Parts of the exercise.
1. Do the following statements agree with the commentary below? Answer yes or no for each, and quote the words of the commentary that decide it.
(a) Route 1 avoids entanglement in direct conflicts.
(b) Route 2 involves China forming formal alliances.
(c) Europe is able to act independently.
2. Quote everything in the commentary below from "The trust in" down to "than traditional hegemony.".
3. Answer these questions using the commentary below.
(a) Which three countries does it say the US is threatening?
(b) Under Route 2, what kinds of support would China offer?
(c) Among the G20, which country does it say is the only one that can rival the US in power?

Passage for review.
The trust in the American system is forever eroded. Don't delude yourselves with fairytales about Congress, the Senate or anything else.
🇻🇪🇺🇸🇨🇳 Several things people are seeing now:
• Maduro was kidnapped by the US military in a transnational operation
• The US is threatening Mexico, Colombia, and Cuba
• Several countries are showing a tendency towards nuclear self-defense.
These all point to a core fact: The US is returning to "global intimidation-based unilateralism" rather than traditional hegemony.
Traditional Hegemony:
• Maintaining order, controlling rules, managing conflict
Trump-style Hegemony:
• Destroying rules, using force, creating fear
This will lead to a global outcome: Every country is asking: When will China intervene?
Because:
• Russia's own wars have been extremely costly.
• Europe is a vassal system and cannot act independently.
• Among the G20, only China can rival the US in terms of power.
China Now Faces a Strategic Crossroads
Route 1: Traditional Diplomacy — Non-Intervention
Advantages:
✔ Avoids entanglement in direct conflicts
✔ Maintains internal development and strategic focus
✔ Denies the U.S. a justification to rally allies against China
Disadvantages:
✘ Global fear of the U.S. will deepen
✘ Developing countries may question China’s credibility as a stabilizer
✘ The resulting power vacuum will be filled by U.S. coercion
✘ China’s silence may be mistaken for weakness
This is the path China knows best, but the world may no longer allow it.
Route 2: Limited Security Commitment — The Quasi-Alliance Model
Without forming formal alliances, China signals that if countries like Venezuela, Iran, Pakistan, or Brazil are subjected to illegal U.S. military operations, it will offer economic, diplomatic, and intelligence support.
Think: the “ambiguous protection” the U.S. extended during early Cold War years.

Data supplied.
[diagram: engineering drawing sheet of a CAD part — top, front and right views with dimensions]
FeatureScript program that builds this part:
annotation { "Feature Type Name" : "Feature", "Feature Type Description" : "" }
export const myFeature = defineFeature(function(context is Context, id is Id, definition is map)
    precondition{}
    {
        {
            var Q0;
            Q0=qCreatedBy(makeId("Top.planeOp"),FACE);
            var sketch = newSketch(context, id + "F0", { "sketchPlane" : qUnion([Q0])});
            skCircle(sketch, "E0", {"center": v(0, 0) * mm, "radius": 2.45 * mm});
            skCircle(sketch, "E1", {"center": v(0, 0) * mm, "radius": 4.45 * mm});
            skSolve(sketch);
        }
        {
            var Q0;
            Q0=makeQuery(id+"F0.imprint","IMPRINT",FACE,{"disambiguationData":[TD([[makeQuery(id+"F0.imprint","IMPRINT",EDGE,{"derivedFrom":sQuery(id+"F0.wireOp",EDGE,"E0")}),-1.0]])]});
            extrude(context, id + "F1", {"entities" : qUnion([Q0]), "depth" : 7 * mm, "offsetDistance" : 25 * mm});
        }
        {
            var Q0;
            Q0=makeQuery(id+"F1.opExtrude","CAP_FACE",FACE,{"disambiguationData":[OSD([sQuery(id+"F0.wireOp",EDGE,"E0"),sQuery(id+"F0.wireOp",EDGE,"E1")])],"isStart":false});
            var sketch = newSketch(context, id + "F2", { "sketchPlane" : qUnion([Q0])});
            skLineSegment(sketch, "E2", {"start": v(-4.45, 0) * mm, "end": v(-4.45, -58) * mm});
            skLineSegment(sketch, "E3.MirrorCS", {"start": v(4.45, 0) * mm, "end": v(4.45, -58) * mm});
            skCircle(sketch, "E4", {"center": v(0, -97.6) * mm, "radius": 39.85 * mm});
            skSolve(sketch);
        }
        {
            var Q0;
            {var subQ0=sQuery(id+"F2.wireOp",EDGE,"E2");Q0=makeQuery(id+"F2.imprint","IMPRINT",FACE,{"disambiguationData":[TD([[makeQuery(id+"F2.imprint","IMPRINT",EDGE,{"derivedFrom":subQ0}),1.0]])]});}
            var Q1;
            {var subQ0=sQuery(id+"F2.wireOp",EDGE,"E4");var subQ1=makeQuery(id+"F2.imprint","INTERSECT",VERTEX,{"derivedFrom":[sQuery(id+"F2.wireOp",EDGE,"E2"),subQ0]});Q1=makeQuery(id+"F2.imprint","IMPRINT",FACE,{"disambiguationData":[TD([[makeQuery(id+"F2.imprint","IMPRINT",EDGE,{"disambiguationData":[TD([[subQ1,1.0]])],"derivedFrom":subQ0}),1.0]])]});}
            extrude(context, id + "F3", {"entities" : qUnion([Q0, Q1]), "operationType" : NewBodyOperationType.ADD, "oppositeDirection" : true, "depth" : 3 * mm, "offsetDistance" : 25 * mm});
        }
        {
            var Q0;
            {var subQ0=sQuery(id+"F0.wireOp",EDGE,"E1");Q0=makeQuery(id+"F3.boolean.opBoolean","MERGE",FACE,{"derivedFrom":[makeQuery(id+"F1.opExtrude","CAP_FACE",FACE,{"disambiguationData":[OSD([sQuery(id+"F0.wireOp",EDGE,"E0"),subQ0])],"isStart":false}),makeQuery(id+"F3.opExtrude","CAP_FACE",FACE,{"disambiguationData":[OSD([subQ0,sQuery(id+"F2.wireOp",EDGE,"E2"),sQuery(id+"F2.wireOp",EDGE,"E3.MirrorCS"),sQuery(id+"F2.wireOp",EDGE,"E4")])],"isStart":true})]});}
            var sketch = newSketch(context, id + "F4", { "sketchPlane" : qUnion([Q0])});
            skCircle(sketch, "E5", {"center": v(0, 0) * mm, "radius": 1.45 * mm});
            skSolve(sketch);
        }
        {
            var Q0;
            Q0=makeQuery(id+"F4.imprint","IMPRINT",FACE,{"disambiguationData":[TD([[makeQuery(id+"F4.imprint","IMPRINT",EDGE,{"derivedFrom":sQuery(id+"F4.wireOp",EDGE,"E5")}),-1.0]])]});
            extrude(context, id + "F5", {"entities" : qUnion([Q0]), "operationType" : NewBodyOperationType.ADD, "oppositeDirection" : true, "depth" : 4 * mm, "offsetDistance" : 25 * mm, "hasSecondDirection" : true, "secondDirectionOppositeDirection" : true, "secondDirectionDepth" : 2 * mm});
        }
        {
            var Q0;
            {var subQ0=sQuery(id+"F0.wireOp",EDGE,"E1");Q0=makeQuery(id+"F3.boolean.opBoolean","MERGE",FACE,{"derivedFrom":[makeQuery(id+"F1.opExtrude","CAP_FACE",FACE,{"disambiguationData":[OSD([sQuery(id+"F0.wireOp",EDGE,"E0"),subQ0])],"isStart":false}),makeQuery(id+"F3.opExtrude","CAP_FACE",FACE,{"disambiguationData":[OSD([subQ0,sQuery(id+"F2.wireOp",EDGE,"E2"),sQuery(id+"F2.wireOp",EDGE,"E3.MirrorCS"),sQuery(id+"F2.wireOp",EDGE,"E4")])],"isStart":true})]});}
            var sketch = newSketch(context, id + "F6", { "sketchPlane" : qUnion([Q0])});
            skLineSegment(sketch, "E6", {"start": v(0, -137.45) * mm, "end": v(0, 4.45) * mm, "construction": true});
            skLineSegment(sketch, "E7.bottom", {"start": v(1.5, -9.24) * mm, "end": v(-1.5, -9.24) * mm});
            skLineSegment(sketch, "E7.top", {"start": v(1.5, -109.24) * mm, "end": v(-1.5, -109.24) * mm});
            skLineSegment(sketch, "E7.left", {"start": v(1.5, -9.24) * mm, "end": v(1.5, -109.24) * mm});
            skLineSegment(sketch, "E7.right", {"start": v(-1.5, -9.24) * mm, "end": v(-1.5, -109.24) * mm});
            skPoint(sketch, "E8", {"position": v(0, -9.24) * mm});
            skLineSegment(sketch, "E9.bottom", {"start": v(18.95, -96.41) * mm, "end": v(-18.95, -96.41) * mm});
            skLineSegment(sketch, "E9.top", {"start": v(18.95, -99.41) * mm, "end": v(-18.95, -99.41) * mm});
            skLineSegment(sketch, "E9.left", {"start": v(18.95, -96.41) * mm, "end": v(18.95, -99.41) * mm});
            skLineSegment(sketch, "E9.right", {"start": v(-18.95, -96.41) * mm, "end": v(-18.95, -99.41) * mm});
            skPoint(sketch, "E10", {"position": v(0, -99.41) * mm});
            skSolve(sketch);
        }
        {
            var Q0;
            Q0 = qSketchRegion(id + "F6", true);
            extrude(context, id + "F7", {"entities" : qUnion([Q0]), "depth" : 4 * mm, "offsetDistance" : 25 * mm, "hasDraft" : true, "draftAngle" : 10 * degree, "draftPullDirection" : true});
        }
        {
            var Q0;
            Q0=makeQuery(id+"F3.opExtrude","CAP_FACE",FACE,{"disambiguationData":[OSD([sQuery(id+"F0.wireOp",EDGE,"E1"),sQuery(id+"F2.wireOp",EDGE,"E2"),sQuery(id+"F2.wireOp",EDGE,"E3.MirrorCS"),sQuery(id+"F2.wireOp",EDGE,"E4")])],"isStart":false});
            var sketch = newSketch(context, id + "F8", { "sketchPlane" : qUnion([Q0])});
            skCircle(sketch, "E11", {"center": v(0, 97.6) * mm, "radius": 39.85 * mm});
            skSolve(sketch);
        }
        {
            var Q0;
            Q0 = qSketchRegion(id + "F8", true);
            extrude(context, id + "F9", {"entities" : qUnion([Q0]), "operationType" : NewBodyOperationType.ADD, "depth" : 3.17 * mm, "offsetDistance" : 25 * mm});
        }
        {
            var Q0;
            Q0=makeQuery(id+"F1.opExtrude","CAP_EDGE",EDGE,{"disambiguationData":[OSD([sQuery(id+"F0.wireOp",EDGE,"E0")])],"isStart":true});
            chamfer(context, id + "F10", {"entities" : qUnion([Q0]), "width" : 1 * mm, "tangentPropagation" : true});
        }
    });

Written responses.
1.
(a) Yes: "Avoids entanglement in direct conflicts"
(b) No: "Without forming formal alliances"
(c) No: "Europe is a vassal system and cannot act independently."

2.
The trust in the American system is forever eroded. Don't delude yourselves with fairytales about Congress, the Senate or anything else.
🇻🇪🇺🇸🇨🇳 Several things people are seeing now:
• Maduro was kidnapped by the US military in a transnational operation
• The US is threatening Mexico, Colombia, and Cuba
• Several countries are showing a tendency towards nuclear self-defense.
These all point to a core fact: The US is returning to "global intimidation-based unilateralism" rather than traditional hegemony.

3.
(a) Mexico, Colombia, and Cuba
(b) Economic, diplomatic, and intelligence support
(c) China